В начале 1990х гг. состояние дисциплины мною было обозначено как кризис. Имелись в виду несколько причин для такой категоризации: дисциплинарное теоретико-методологическое наследие как части советского обществознания, растерянность и неспособность объяснить происходящее в сфере межэтнических отношений и "национальной политики" в ходе общественных трансформаций, институциональный и ресурсный кризис науки, конец монопольного положения "центральной" (московской и ленинградской) этнографии в связи с ростом местных инициатив и с открытием "поля" для международной науки и другие. Более того, мною было высказано мнение, что имел место не просто кризис, а нечто большее - отсутствие дисциплины, понимаемой в мире как социально-культурная антропология. Как можно оценить процессы последнего десятилетия в данном контексте?

Прежде всего, если понимать под кризисом также и состояние глубоких перемен и переоценок, то такой кризис действительно был (хотя некоторые коллеги со мною были не согласны в этой оценке). Этот кризис в значительной мере преодолен, что совсем не означает отсутствие серьезных проблем в области содержания и организации нашей науки, а также не означает завершенность многих процессов.
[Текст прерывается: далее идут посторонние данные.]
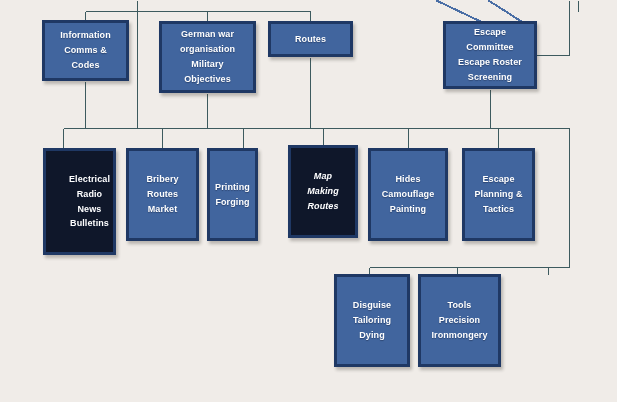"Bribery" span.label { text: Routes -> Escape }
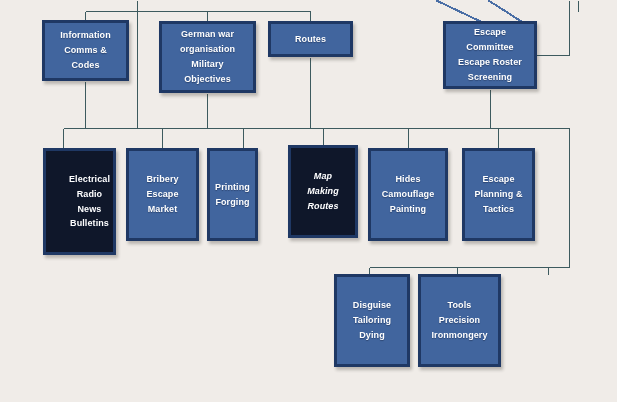"Map" div.node { background: #0f172a -> #a21caf; font-style: italic -> none }
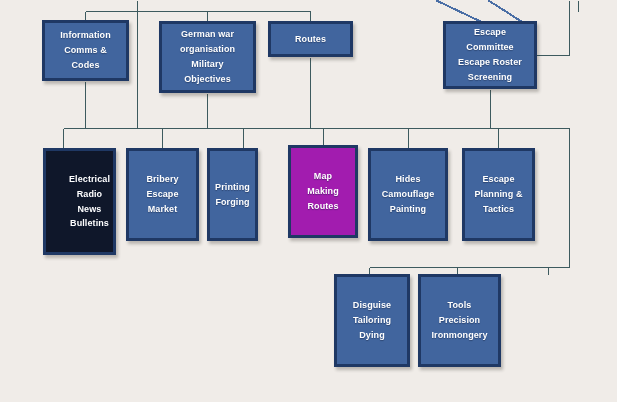"Hides" span.label { text: Camouflage -> Ironmongery }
Более того, как сказал Скалозуб про постнаполеоновскую Москву", так же можно сказать и про отечественную этнологию: "пожар способствовал ей много к украшенью". Последнее десятилетие и нынешнее время войдут в историю как период чрезвычайно благотворного развития этнологической науки под воздействием внешних и внутренних факторов.

Внешние - это общественно-политическая актуалиазация этнического фактора и новые роли этничности в жизни индивидов и общества в целом. Достаточно сказать, что вместо "неантогонистических противоречий" в "решении национального вопроса" научное сообщество столкнулось с вызовом открытых этнических конфликтов и даже с распадом государств под воздействием этнонационализма в различных его формах, включая вооруженную сецессию. Вместо "национальных пережитков" появились "национальные движения" и "национальное возрождение" как форма этнической мобилизации, требовавшие совсем другого объяснительного языка и исследовательских приемов. Появился новый интерес и новые ресурсы в обществе к сохранению и утверждению этнокультурной мозаики, будь это интеллектуальные дебаты по поводу националистической мифологии или массовое увлечение культурным партикуляризмом, включая этнографическое краеведение. Наконец, появился "социальный заказ" в форме политического и управленческого интереса со стороны государства, хотя и в смутных и плохо финансируемых формах.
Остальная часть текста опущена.